Police searched the Internet for Byran Kohberger’s knives as part of their investigation into the University of Idaho killings, newly released court documents show.
They also requested his online shopping records, viewing history, shopping wish list, payment information, emails and all other online information “to locate any materials relating to the planning or commission” of the murders of four students last year relate.
Investigators wanted to use his Amazon history to see whether he had bought knives. Police know that the four students were stabbed, but they have not been able to find the murder weapon, a key piece of evidence in the case.
The Amazon arrest warrant was uploaded to Kohberger’s file this week. In addition to Kohberger’s Amazon history, the update included guarantees for Kohberger’s Apple, Paypal/Venmo, Spotify and YouTube searches.
Investigating police in Latah County, Idaho, asked the court to order Amazon to provide “detailed customer click activity related to knives and accessories” between March 20 and March 30, 2022, and November 1 to December 6 of the same year, the search warrant shows . It appears that the tech company complied with the subsequent court order in sharing the information.
Police previously confirmed that the four victims: Kaylee Goncalves, 21, Madison Mogen, 21, Xana Kernodle, 20, and Ethan Chapin, 20, were attacked with a knife. Police allegedly found Kohberger’s DNA on a knife sheath. They now hope to find evidence that he bought a large knife that fits in the sheath.
In the Apple search warrant served on August 1, authorities requested detailed account information, including emails and attachments, instant messages and iCloud storage, the document viewed by Newsweek showed.

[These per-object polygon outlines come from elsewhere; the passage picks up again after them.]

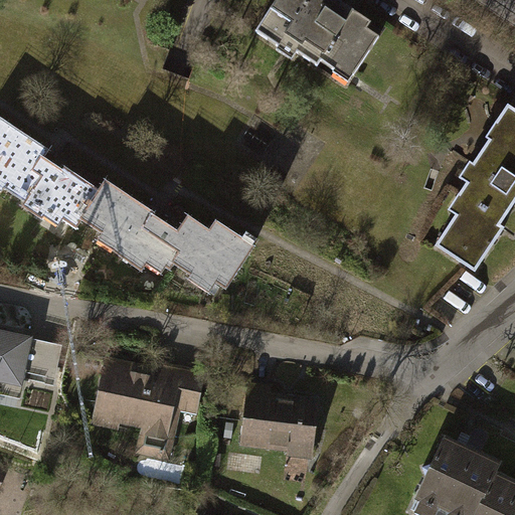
[(335,0),(276,0),(279,2),(258,35),(294,59),(299,52),(320,66),(323,62),(351,79),(378,37),(367,30),(372,23),(358,14),(355,18),(333,3),(335,0)]
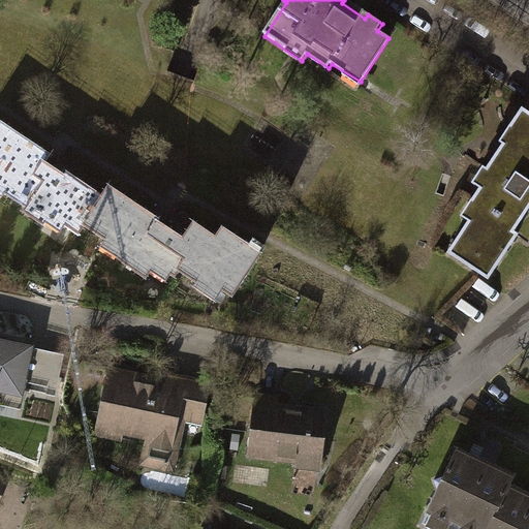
[(528,111),(526,109),(503,142),(507,144),(489,169),(485,167),(474,182),(481,187),(464,213),(474,220),(452,253),(488,278),(518,235),(512,231),(528,208),(528,111)]
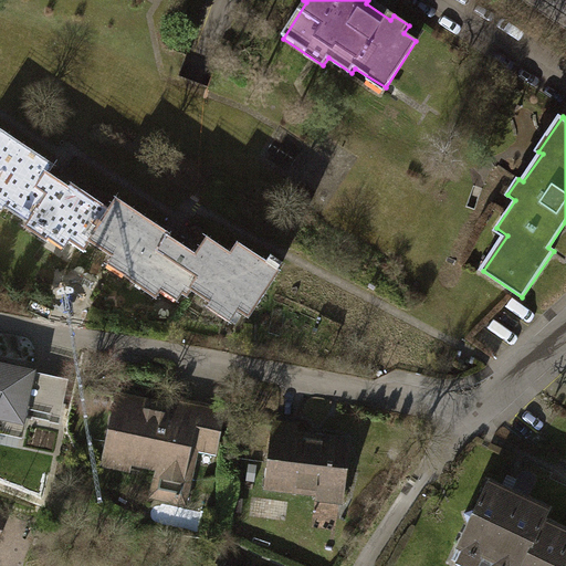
[(51,167),(0,132),(0,209),(1,211),(3,207),(25,222),(23,226),(46,241),(48,239),(64,250),(70,242),(83,251),(90,241),(113,257),(107,263),(157,296),(163,290),(177,300),(182,291),(186,294),(190,287),(209,301),(206,305),(229,321),(238,308),(248,315),(278,272),(238,244),(230,255),(206,239),(195,255),(165,236),(166,233),(157,227),(114,198),(106,209),(70,184),(66,188),(52,179),(45,175),(51,167)]
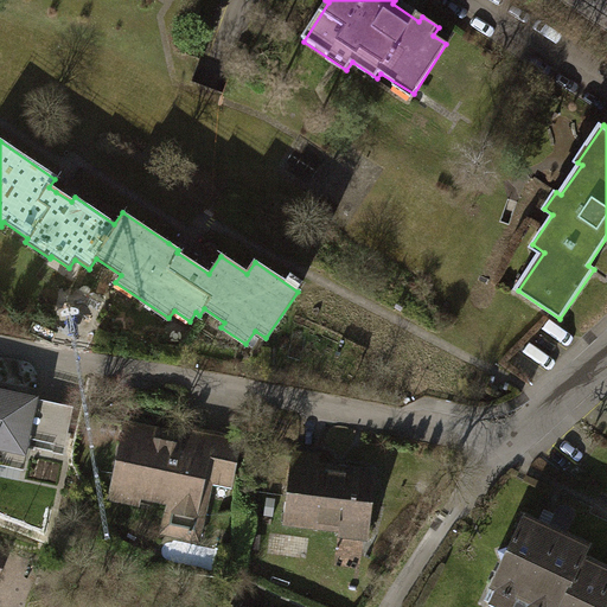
[(0,464),(24,468),(29,448),(61,455),(71,403),(34,396),(36,393),(0,385),(0,464)]
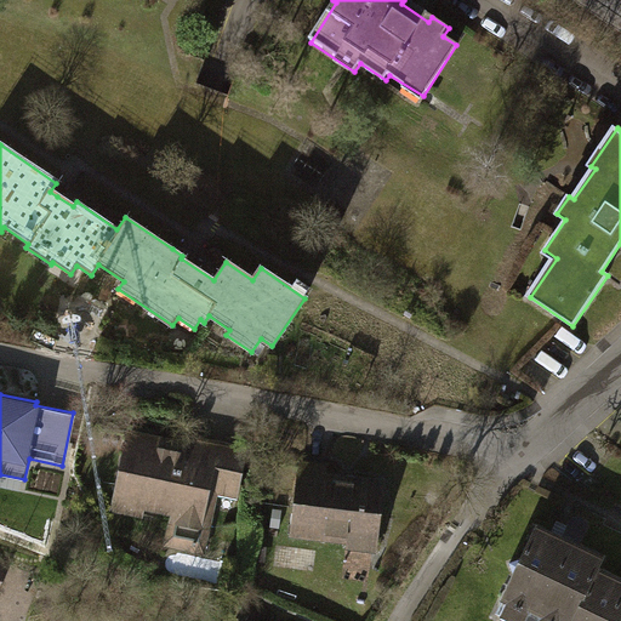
[(186,439),(126,427),(109,510),(141,517),(142,508),(167,513),(160,546),(205,556),(217,495),(234,499),(246,443),(187,431),(186,439)]
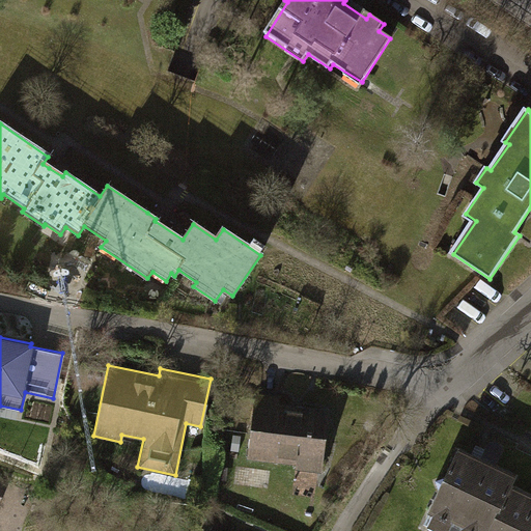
[(280,395),(256,392),(247,457),(297,464),(296,469),(318,472),(328,408),(279,401),(280,395)]
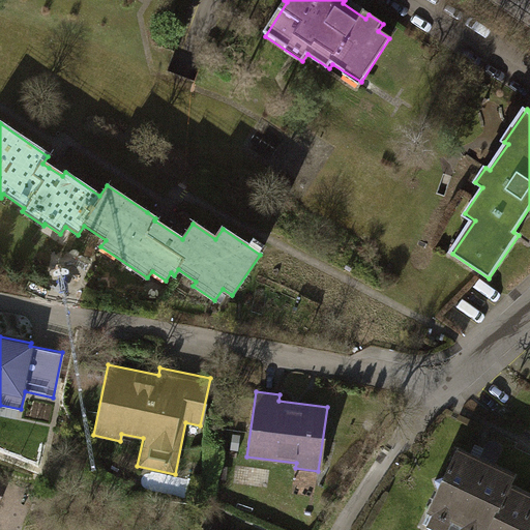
[(501,467),(459,446),(427,510),(432,512),(425,524),(437,529),(529,529),(529,492),(509,483),(514,473),(501,467)]
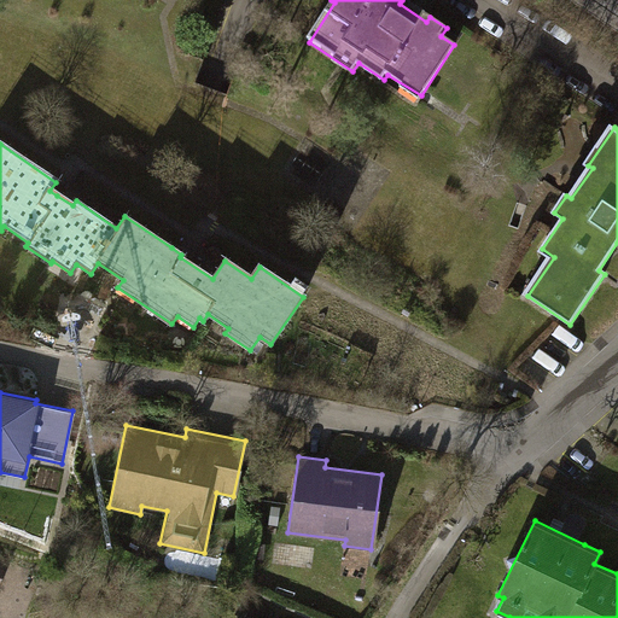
[(0,578),(10,555),(0,551),(0,578)]
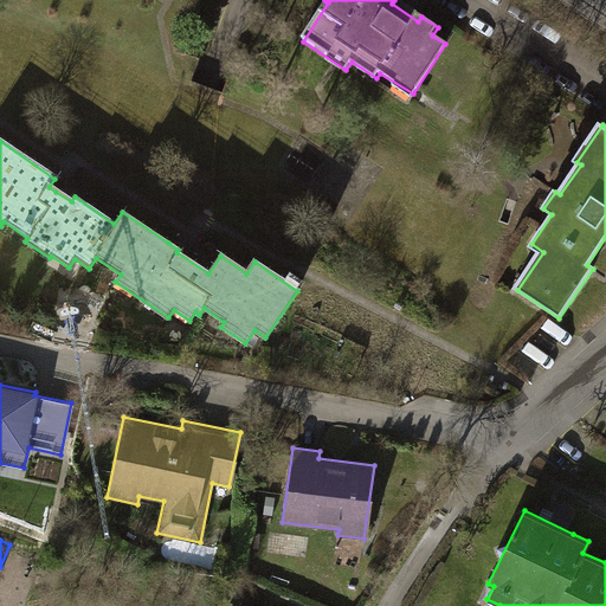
All buildings are outlined.
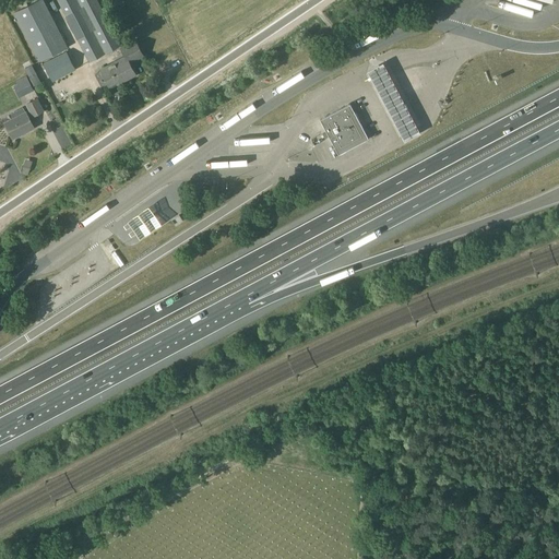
[(38,61),(68,47),(43,0),(37,0),(13,12),(38,61)]
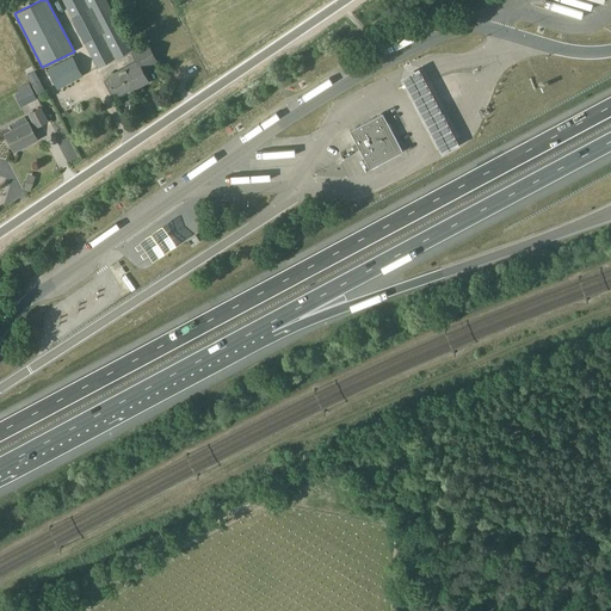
[(133,50),(106,0),(62,0),(98,67),(133,50)]
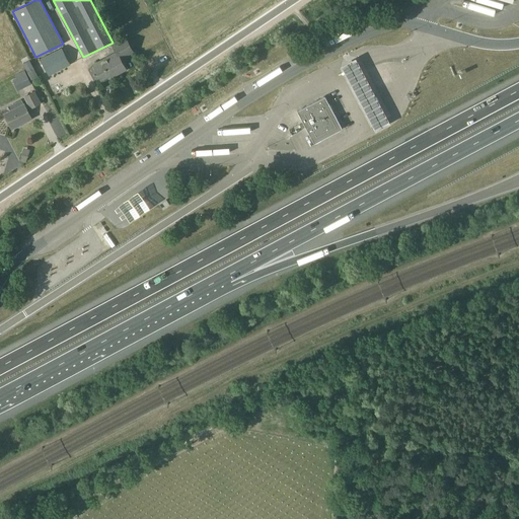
[(112,77),(126,69),(121,58),(133,52),(126,38),(113,44),(117,53),(93,64),(101,80),(110,75),(112,77)]
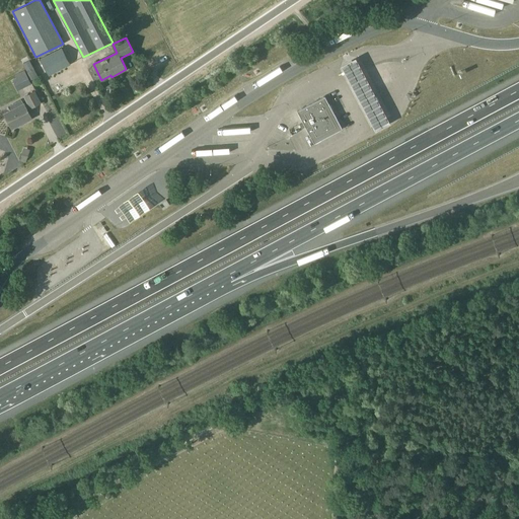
[(70,64),(62,49),(62,48),(41,59),(49,75),(70,64)]
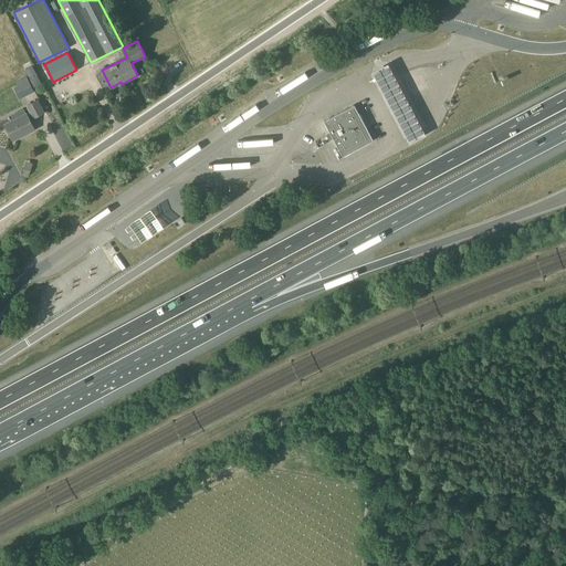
[(388,63),(373,72),(406,142),(423,133),(388,63)]
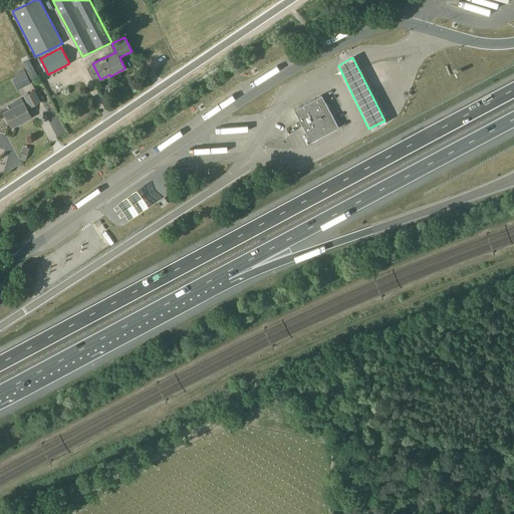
[(37,75),(29,59),(23,63),(31,79),(37,75)]
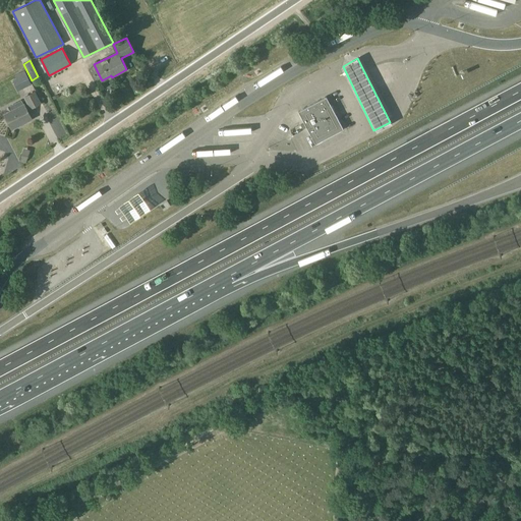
[(100,83),(103,90),(129,76),(126,70),(100,83)]
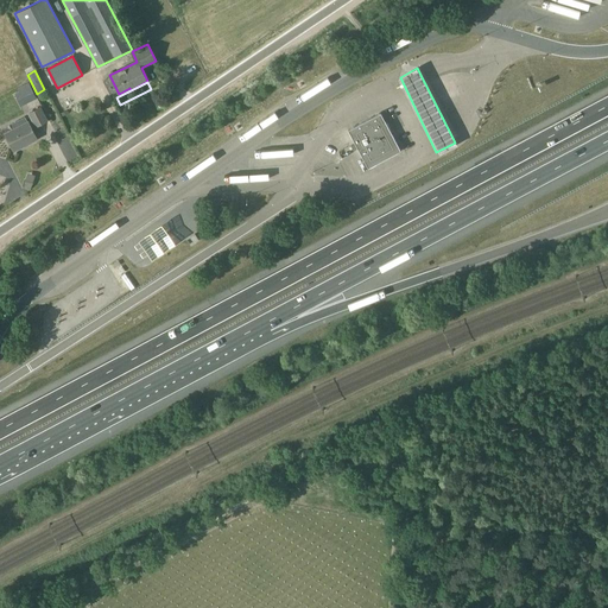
[(36,126),(46,120),(39,108),(30,113),(36,126)]
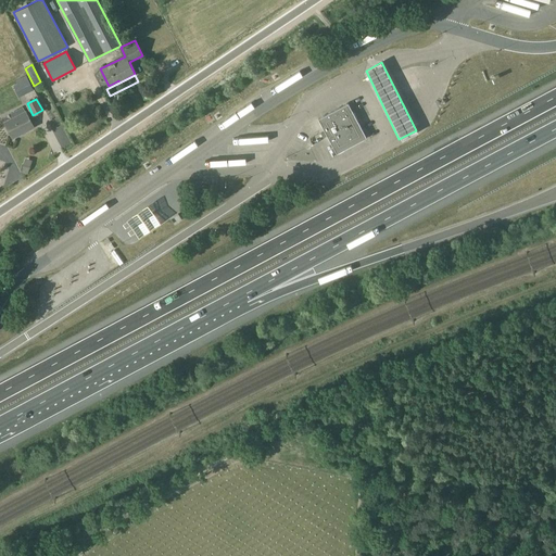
[(337,154),(367,139),(349,104),(319,119),(337,154)]
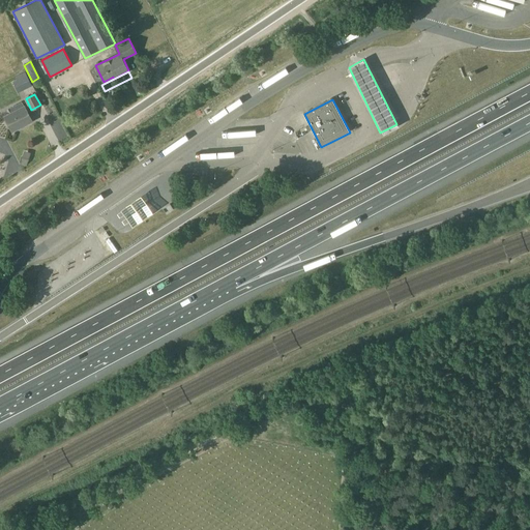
[(24,106),(24,107),(22,101),(10,108),(12,112),(4,116),(6,120),(5,121),(8,127),(10,127),(12,130),(32,120),(24,106)]
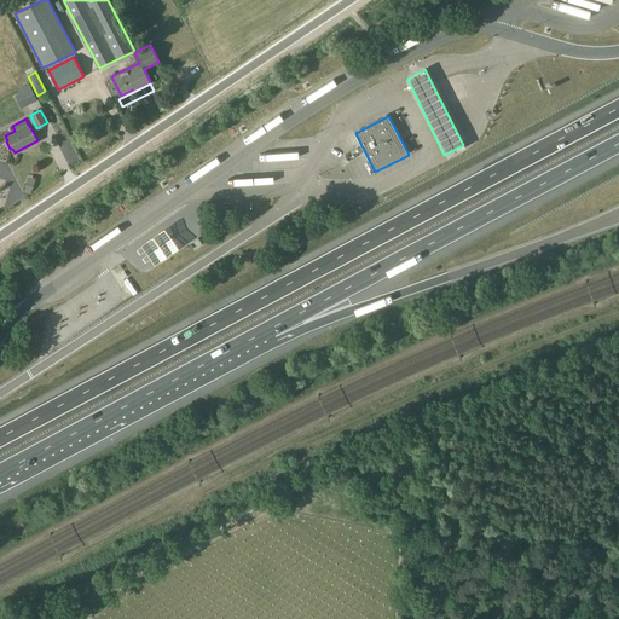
[(163,229),(139,246),(152,265),(177,249),(163,229)]
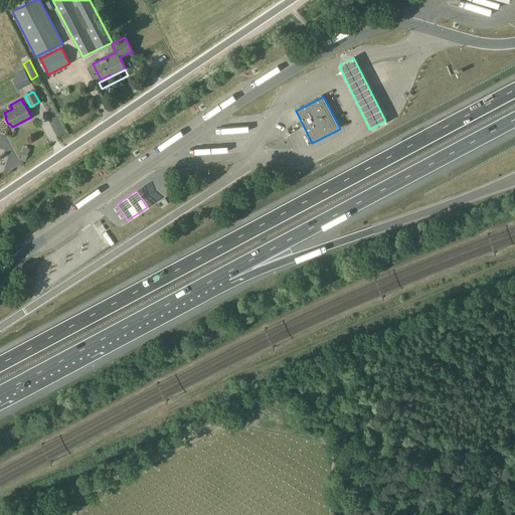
[(415,475),(420,490),(431,487),(425,472),(415,475)]
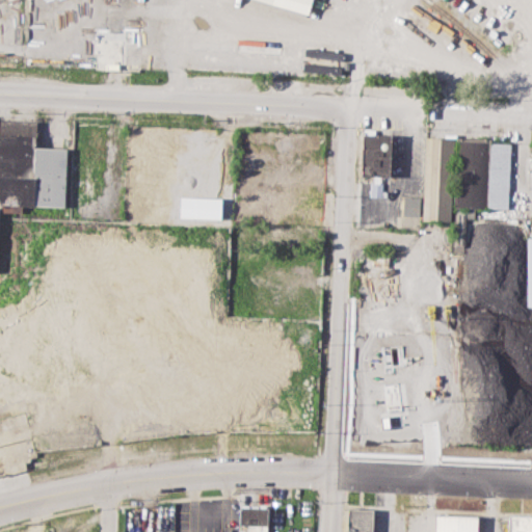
[(167,0),(166,32),(147,31),(144,72),(26,65),(29,0),(167,0)]
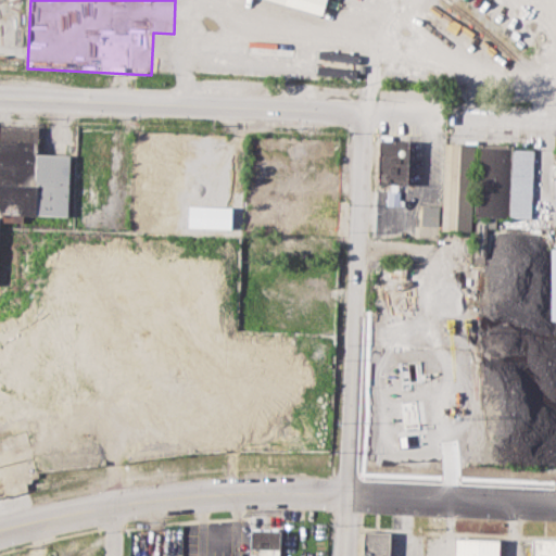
[(279,0),(331,0),(328,14),(279,0)]
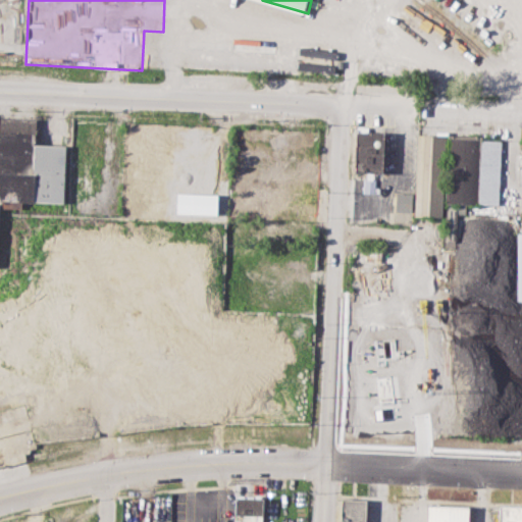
[(0,117),(38,119),(37,146),(68,147),(66,204),(1,202),(0,223),(0,117)]
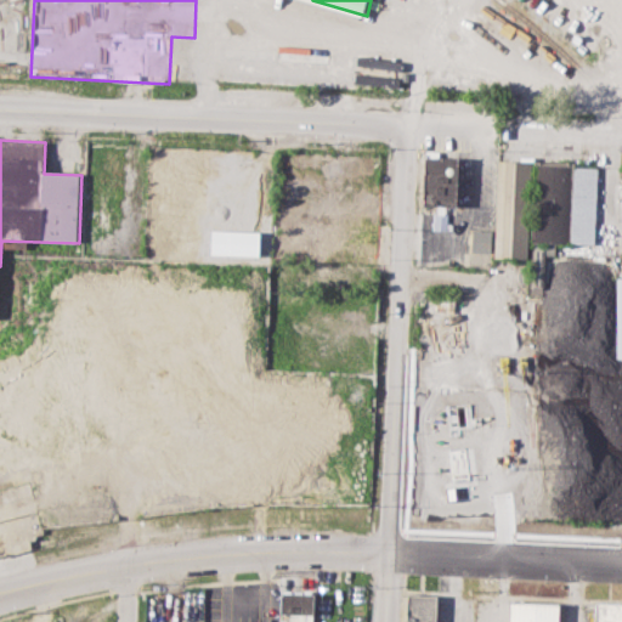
[(425,159),(463,160),(462,207),(424,205),(425,159)]
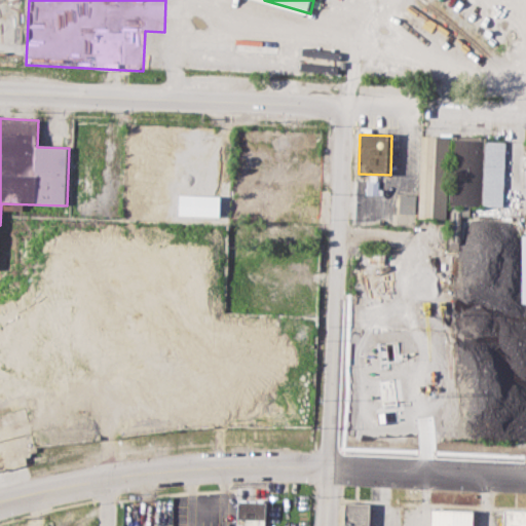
[(423,136),(451,137),(448,219),(420,219),(423,136)]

The information was subsequently forwarded to law enforcement on August 9, according to the filing.
The Paypal/Venmo document requested usernames, billing information and other data specifically for the period between June 22 and December 31, 2022. The most recent date was just a day before Kohberger was arrested at his parents’ home in Pennsylvania.
Kohberger was charged with four counts of first-degree murder. The suspect is originally from Pennsylvania and was a criminology student at Washington State University in Pullman at the time of the murders.